Пять минут спустя он был готов к выходу. Выглядел он так же, как всегда, доказывая всем своим обликом, что существуют люди, не желающие тратить время на выбор одежды, а потому покупающие во время каждого (впрочем, чрезвычайно редкого) похода в магазин по два одинаковых плаща, по две пары одинаковых пиджаков и туфель и признающие разнообразие только в расцветках рубашек.

Одевшись и закинув на плечо свою неизменную холщовую сумку, Корсак посмотрел на себя в зеркало. Лицо все еще выглядело немного помятым после недавней схватки с мордоворотами из «Тойоты». И, пожалуй, он еще сильнее похудел за последние дни. Впрочем, взгляд был ясным и спокойным, а рот – ироничным и твердым. Галстук, как обычно, съехал набок, но, как обычно, Глеб не обратил на это внимания. Во всей его поджарой, подвижной фигуре было что-то небрежное, наплевательское – то самое, что безотказно отличало его, несмотря на дорогую одежду, от бесчисленной армии российских топ-менеджеров. А седая прядь в густых взлохмаченных волосах придавала его облику еще более романтический вид.
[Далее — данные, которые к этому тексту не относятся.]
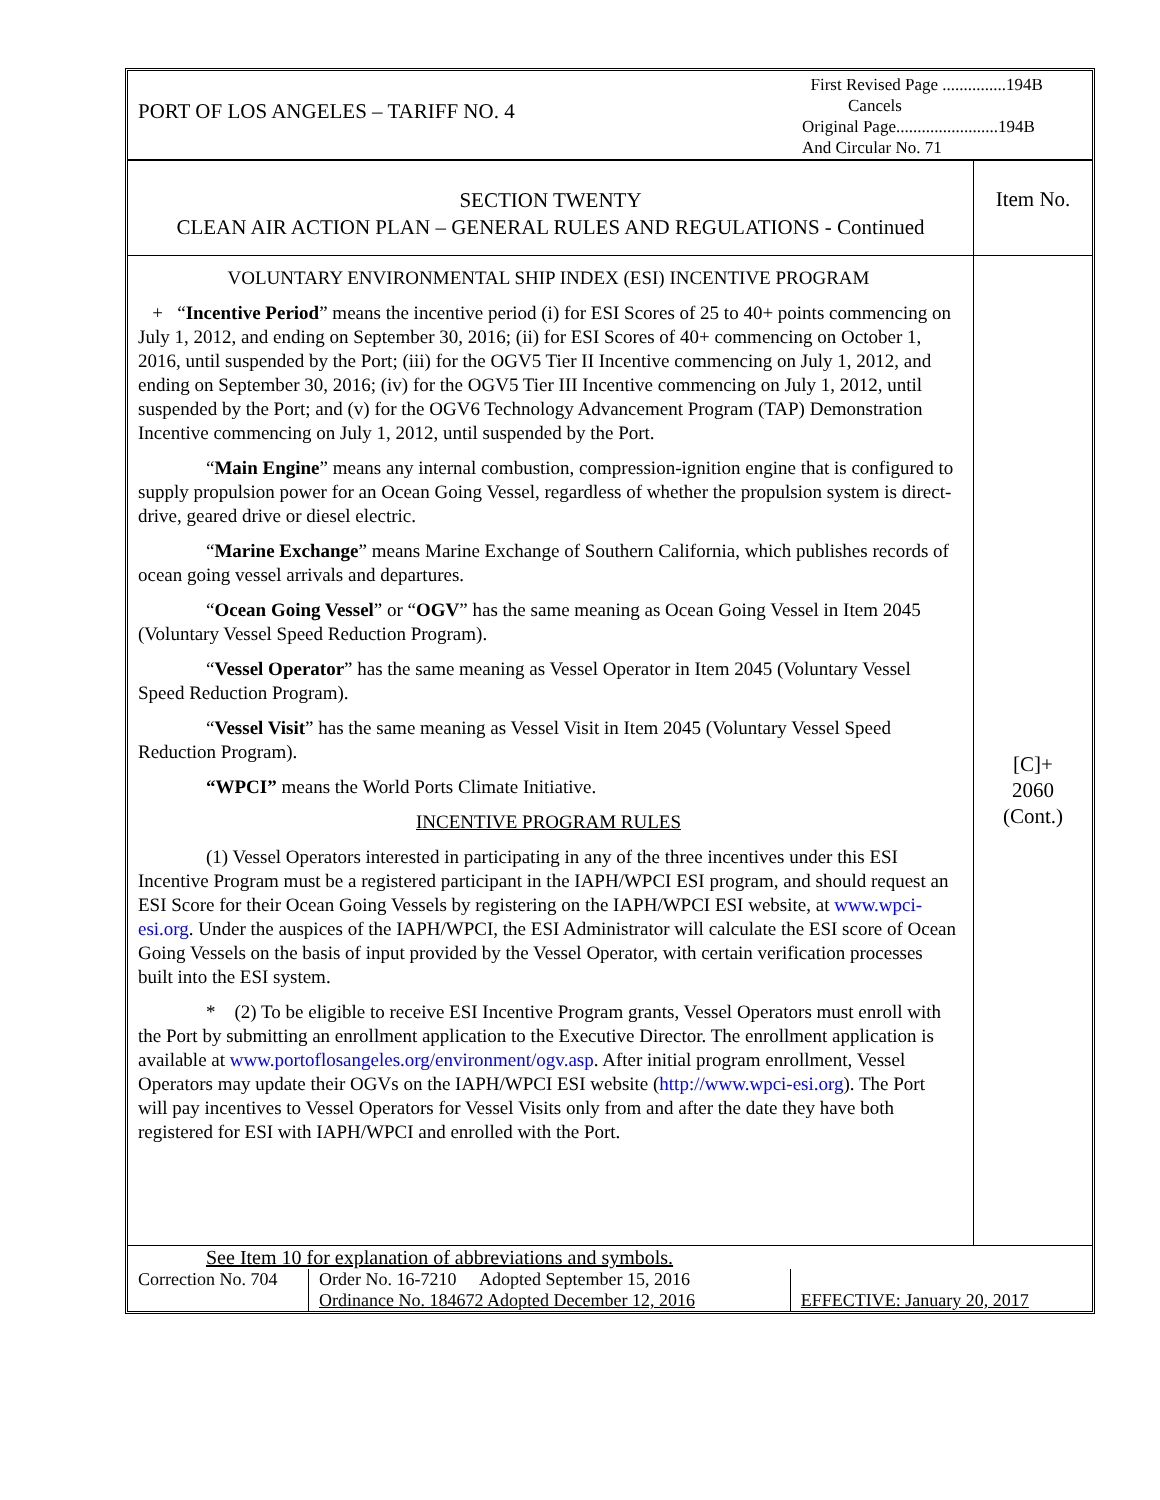PORT OF LOS ANGELES – TARIFF NO. 4
First Revised Page ...............194B
Cancels
Original Page........................194B
And Circular No. 71
SECTION TWENTY
CLEAN AIR ACTION PLAN – GENERAL RULES AND REGULATIONS - Continued
Item No.
VOLUNTARY ENVIRONMENTAL SHIP INDEX (ESI) INCENTIVE PROGRAM
+ “Incentive Period” means the incentive period (i) for ESI Scores of 25 to 40+ points commencing on July 1, 2012, and ending on September 30, 2016; (ii) for ESI Scores of 40+ commencing on October 1, 2016, until suspended by the Port; (iii) for the OGV5 Tier II Incentive commencing on July 1, 2012, and ending on September 30, 2016; (iv) for the OGV5 Tier III Incentive commencing on July 1, 2012, until suspended by the Port; and (v) for the OGV6 Technology Advancement Program (TAP) Demonstration Incentive commencing on July 1, 2012, until suspended by the Port.
“Main Engine” means any internal combustion, compression-ignition engine that is configured to supply propulsion power for an Ocean Going Vessel, regardless of whether the propulsion system is direct-drive, geared drive or diesel electric.
“Marine Exchange” means Marine Exchange of Southern California, which publishes records of ocean going vessel arrivals and departures.
“Ocean Going Vessel” or “OGV” has the same meaning as Ocean Going Vessel in Item 2045 (Voluntary Vessel Speed Reduction Program).
“Vessel Operator” has the same meaning as Vessel Operator in Item 2045 (Voluntary Vessel Speed Reduction Program).
“Vessel Visit” has the same meaning as Vessel Visit in Item 2045 (Voluntary Vessel Speed Reduction Program).
“WPCI” means the World Ports Climate Initiative.
INCENTIVE PROGRAM RULES
(1) Vessel Operators interested in participating in any of the three incentives under this ESI Incentive Program must be a registered participant in the IAPH/WPCI ESI program, and should request an ESI Score for their Ocean Going Vessels by registering on the IAPH/WPCI ESI website, at www.wpci-esi.org. Under the auspices of the IAPH/WPCI, the ESI Administrator will calculate the ESI score of Ocean Going Vessels on the basis of input provided by the Vessel Operator, with certain verification processes built into the ESI system.
* (2) To be eligible to receive ESI Incentive Program grants, Vessel Operators must enroll with the Port by submitting an enrollment application to the Executive Director. The enrollment application is available at www.portoflosangeles.org/environment/ogv.asp. After initial program enrollment, Vessel Operators may update their OGVs on the IAPH/WPCI ESI website (http://www.wpci-esi.org). The Port will pay incentives to Vessel Operators for Vessel Visits only from and after the date they have both registered for ESI with IAPH/WPCI and enrolled with the Port.
[C]+
2060
(Cont.)
| See Item 10 for explanation of abbreviations and symbols. | | |
| Correction No. 704 | Order No. 16-7210 Adopted September 15, 2016 Ordinance No. 184672 Adopted December 12, 2016 | EFFECTIVE: January 20, 2017 |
Выходя из подъезда, Глеб снова увидел белую собаку. На этот раз она была привязана к дереву и при виде Глеба вскочила на ноги и громко зарычала. Пока Корсак шел к своей видавшей виды «Мазде», псина медленно поворачивала голову, не сводя с него пристальных, внимательных, холодных глаз.

2

Вечером состоялась внеплановая оперативка у полковника Жука. Полковник уютно сидел в кресле, смотрел в окно и постукивал по столу своим неизменным красным карандашом.

Полковник Жук – рослый пожилой мужчина с седыми усами, младенчески-розовым лицом и в очках без оправы – выглядел душевным и мягким стариком, однако все, кто с ним работал, знали, каков он на самом деле. Стас Данилов шутил, что душевности в нем – как в топоре палача. Тридцать пять лет сыскной работы высосали из Жука все эмоции и чувства, оставив лишь улыбчато-вежливую «кожуру», которая намертво приросла к его лицу, навсегда придав ему выражение этакого участливого безразличия.

За глаза оперативники называли своего начальника просто Старик или же Ледяной Старик – за холодновато-вежливую улыбку, с которой он посылал своих подчиненных на опасные задания. Впрочем, втайне опера гордились его хладнокровием и с удовольствием пересказывали друг другу мифические истории из боевого прошлого полковника Жука.

Полковник начал с того, что описал в деталях свой разговор с Генпрокурором, который склонялся к тому, чтобы взять «дело Ирины Романенко» под свой жесткий контроль.

– Сами понимаете, преступление экстраординарное, – сказал полковник, по привычке строго глядя на Толю Волохова, который заметно (и тоже по привычке) нервничал под его пристальным взглядом.

– Андрей Сергеевич, я говорила с отцом Ирины Романенко, – вступила в разговор Маша Любимова. – Также я встретилась с бойфрендом Ирины. Но ничего полезного они сообщить не смогли.